*Dataset content:*
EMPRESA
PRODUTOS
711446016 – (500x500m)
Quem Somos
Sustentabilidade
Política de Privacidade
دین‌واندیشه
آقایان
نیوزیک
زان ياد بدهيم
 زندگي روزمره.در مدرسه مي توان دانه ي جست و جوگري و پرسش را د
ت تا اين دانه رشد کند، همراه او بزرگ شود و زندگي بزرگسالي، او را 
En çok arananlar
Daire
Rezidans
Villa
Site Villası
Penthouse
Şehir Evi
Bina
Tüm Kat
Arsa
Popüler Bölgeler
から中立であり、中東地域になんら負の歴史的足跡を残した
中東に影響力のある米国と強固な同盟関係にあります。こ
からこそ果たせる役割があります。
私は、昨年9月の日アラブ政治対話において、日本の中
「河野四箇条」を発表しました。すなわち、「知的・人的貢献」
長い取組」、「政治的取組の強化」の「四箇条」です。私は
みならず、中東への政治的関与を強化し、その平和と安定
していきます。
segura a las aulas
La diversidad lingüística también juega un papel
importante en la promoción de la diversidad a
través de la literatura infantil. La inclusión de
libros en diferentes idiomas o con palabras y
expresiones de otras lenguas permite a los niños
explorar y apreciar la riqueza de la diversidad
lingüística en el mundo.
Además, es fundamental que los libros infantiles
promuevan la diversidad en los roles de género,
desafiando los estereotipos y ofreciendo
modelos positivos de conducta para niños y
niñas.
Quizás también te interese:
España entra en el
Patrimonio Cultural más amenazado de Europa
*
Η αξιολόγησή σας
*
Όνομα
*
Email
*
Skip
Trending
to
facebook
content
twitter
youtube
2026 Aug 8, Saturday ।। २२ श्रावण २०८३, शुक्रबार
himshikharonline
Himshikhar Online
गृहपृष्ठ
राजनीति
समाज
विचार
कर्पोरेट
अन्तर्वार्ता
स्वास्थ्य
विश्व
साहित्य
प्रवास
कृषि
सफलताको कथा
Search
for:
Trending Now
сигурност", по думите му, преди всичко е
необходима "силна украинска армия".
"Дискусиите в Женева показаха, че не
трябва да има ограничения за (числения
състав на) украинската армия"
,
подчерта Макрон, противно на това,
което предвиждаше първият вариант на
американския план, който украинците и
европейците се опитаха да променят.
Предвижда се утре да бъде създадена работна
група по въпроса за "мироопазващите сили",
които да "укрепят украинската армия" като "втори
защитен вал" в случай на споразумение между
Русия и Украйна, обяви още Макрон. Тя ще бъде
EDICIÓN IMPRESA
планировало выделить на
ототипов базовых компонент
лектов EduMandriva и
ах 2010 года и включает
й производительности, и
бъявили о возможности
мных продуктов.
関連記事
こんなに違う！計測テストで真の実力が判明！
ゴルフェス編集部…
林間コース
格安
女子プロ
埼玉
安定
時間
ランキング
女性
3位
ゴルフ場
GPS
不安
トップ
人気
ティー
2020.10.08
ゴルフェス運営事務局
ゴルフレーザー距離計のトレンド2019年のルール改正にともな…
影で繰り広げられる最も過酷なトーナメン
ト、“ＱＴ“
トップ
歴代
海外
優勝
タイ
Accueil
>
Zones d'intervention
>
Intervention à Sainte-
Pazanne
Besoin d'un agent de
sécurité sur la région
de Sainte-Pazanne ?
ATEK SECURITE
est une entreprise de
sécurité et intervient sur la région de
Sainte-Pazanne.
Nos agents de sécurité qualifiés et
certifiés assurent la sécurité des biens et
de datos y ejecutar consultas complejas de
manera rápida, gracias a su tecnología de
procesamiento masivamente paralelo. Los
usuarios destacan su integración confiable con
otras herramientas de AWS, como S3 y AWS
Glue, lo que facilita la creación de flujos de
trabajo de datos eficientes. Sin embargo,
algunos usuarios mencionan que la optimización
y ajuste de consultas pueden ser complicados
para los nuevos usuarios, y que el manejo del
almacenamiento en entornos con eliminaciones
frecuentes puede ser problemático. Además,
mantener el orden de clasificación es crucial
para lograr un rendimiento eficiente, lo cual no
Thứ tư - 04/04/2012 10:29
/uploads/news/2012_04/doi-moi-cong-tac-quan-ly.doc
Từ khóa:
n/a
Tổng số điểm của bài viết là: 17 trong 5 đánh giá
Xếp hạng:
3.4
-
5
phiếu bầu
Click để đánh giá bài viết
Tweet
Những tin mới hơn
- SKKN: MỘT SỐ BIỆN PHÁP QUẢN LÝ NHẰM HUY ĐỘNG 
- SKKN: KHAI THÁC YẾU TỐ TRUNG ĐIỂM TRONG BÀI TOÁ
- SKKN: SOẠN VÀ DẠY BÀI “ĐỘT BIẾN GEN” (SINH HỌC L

*What the task requires:*
Render every line of text in the data above as a JSON array of strings, one string per line, leaving out blank lines.

*Output of the task:*
[
  "EMPRESA",
  "PRODUTOS",
  "711446016 – (500x500m)",
  "Quem Somos",
  "Sustentabilidade",
  "Política de Privacidade",
  "دین‌واندیشه",
  "آقایان",
  "نیوزیک",
  "زان ياد بدهيم",
  " زندگي روزمره.در مدرسه مي توان دانه ي جست و جوگري و پرسش را د",
  "ت تا اين دانه رشد کند، همراه او بزرگ شود و زندگي بزرگسالي، او را ",
  "En çok arananlar",
  "Daire",
  "Rezidans",
  "Villa",
  "Site Villası",
  "Penthouse",
  "Şehir Evi",
  "Bina",
  "Tüm Kat",
  "Arsa",
  "Popüler Bölgeler",
  "から中立であり、中東地域になんら負の歴史的足跡を残した",
  "中東に影響力のある米国と強固な同盟関係にあります。こ",
  "からこそ果たせる役割があります。",
  "私は、昨年9月の日アラブ政治対話において、日本の中",
  "「河野四箇条」を発表しました。すなわち、「知的・人的貢献」",
  "長い取組」、「政治的取組の強化」の「四箇条」です。私は",
  "みならず、中東への政治的関与を強化し、その平和と安定",
  "していきます。",
  "segura a las aulas",
  "La diversidad lingüística también juega un papel",
  "importante en la promoción de la diversidad a",
  "través de la literatura infantil. La inclusión de",
  "libros en diferentes idiomas o con palabras y",
  "expresiones de otras lenguas permite a los niños",
  "explorar y apreciar la riqueza de la diversidad",
  "lingüística en el mundo.",
  "Además, es fundamental que los libros infantiles",
  "promuevan la diversidad en los roles de género,",
  "desafiando los estereotipos y ofreciendo",
  "modelos positivos de conducta para niños y",
  "niñas.",
  "Quizás también te interese:",
  "España entra en el",
  "Patrimonio Cultural más amenazado de Europa",
  "*",
  "Η αξιολόγησή σας",
  "*",
  "Όνομα",
  "*",
  "Email",
  "*",
  "Skip",
  "Trending",
  "to",
  "facebook",
  "content",
  "twitter",
  "youtube",
  "2026 Aug 8, Saturday ।। २२ श्रावण २०८३, शुक्रबार",
  "himshikharonline",
  "Himshikhar Online",
  "गृहपृष्ठ",
  "राजनीति",
  "समाज",
  "विचार",
  "कर्पोरेट",
  "अन्तर्वार्ता",
  "स्वास्थ्य",
  "विश्व",
  "साहित्य",
  "प्रवास",
  "कृषि",
  "सफलताको कथा",
  "Search",
  "for:",
  "Trending Now",
  "сигурност\", по думите му, преди всичко е",
  "необходима \"силна украинска армия\".",
  "\"Дискусиите в Женева показаха, че не",
  "трябва да има ограничения за (числения",
  "състав на) украинската армия\"",
  ",",
  "подчерта Макрон, противно на това,",
  "което предвиждаше първият вариант на",
  "американския план, който украинците и",
  "европейците се опитаха да променят.",
  "Предвижда се утре да бъде създадена работна",
  "група по въпроса за \"мироопазващите сили\",",
  "които да \"укрепят украинската армия\" като \"втори",
  "защитен вал\" в случай на споразумение между",
  "Русия и Украйна, обяви още Макрон. Тя ще бъде",
  "EDICIÓN IMPRESA",
  "планировало выделить на",
  "ототипов базовых компонент",
  "лектов EduMandriva и",
  "ах 2010 года и включает",
  "й производительности, и",
  "бъявили о возможности",
  "мных продуктов.",
  "関連記事",
  "こんなに違う！計測テストで真の実力が判明！",
  "ゴルフェス編集部…",
  "林間コース",
  "格安",
  "女子プロ",
  "埼玉",
  "安定",
  "時間",
  "ランキング",
  "女性",
  "3位",
  "ゴルフ場",
  "GPS",
  "不安",
  "トップ",
  "人気",
  "ティー",
  "2020.10.08",
  "ゴルフェス運営事務局",
  "ゴルフレーザー距離計のトレンド2019年のルール改正にともな…",
  "影で繰り広げられる最も過酷なトーナメン",
  "ト、“ＱＴ“",
  "トップ",
  "歴代",
  "海外",
  "優勝",
  "タイ",
  "Accueil",
  ">",
  "Zones d'intervention",
  ">",
  "Intervention à Sainte-",
  "Pazanne",
  "Besoin d'un agent de",
  "sécurité sur la région",
  "de Sainte-Pazanne ?",
  "ATEK SECURITE",
  "est une entreprise de",
  "sécurité et intervient sur la région de",
  "Sainte-Pazanne.",
  "Nos agents de sécurité qualifiés et",
  "certifiés assurent la sécurité des biens et",
  "de datos y ejecutar consultas complejas de",
  "manera rápida, gracias a su tecnología de",
  "procesamiento masivamente paralelo. Los",
  "usuarios destacan su integración confiable con",
  "otras herramientas de AWS, como S3 y AWS",
  "Glue, lo que facilita la creación de flujos de",
  "trabajo de datos eficientes. Sin embargo,",
  "algunos usuarios mencionan que la optimización",
  "y ajuste de consultas pueden ser complicados",
  "para los nuevos usuarios, y que el manejo del",
  "almacenamiento en entornos con eliminaciones",
  "frecuentes puede ser problemático. Además,",
  "mantener el orden de clasificación es crucial",
  "para lograr un rendimiento eficiente, lo cual no",
  "Thứ tư - 04/04/2012 10:29",
  "/uploads/news/2012_04/doi-moi-cong-tac-quan-ly.doc",
  "Từ khóa:",
  "n/a",
  "Tổng số điểm của bài viết là: 17 trong 5 đánh giá",
  "Xếp hạng:",
  "3.4",
  "-",
  "5",
  "phiếu bầu",
  "Click để đánh giá bài viết",
  "Tweet",
  "Những tin mới hơn",
  "- SKKN: MỘT SỐ BIỆN PHÁP QUẢN LÝ NHẰM HUY ĐỘNG ",
  "- SKKN: KHAI THÁC YẾU TỐ TRUNG ĐIỂM TRONG BÀI TOÁ",
  "- SKKN: SOẠN VÀ DẠY BÀI “ĐỘT BIẾN GEN” (SINH HỌC L"
]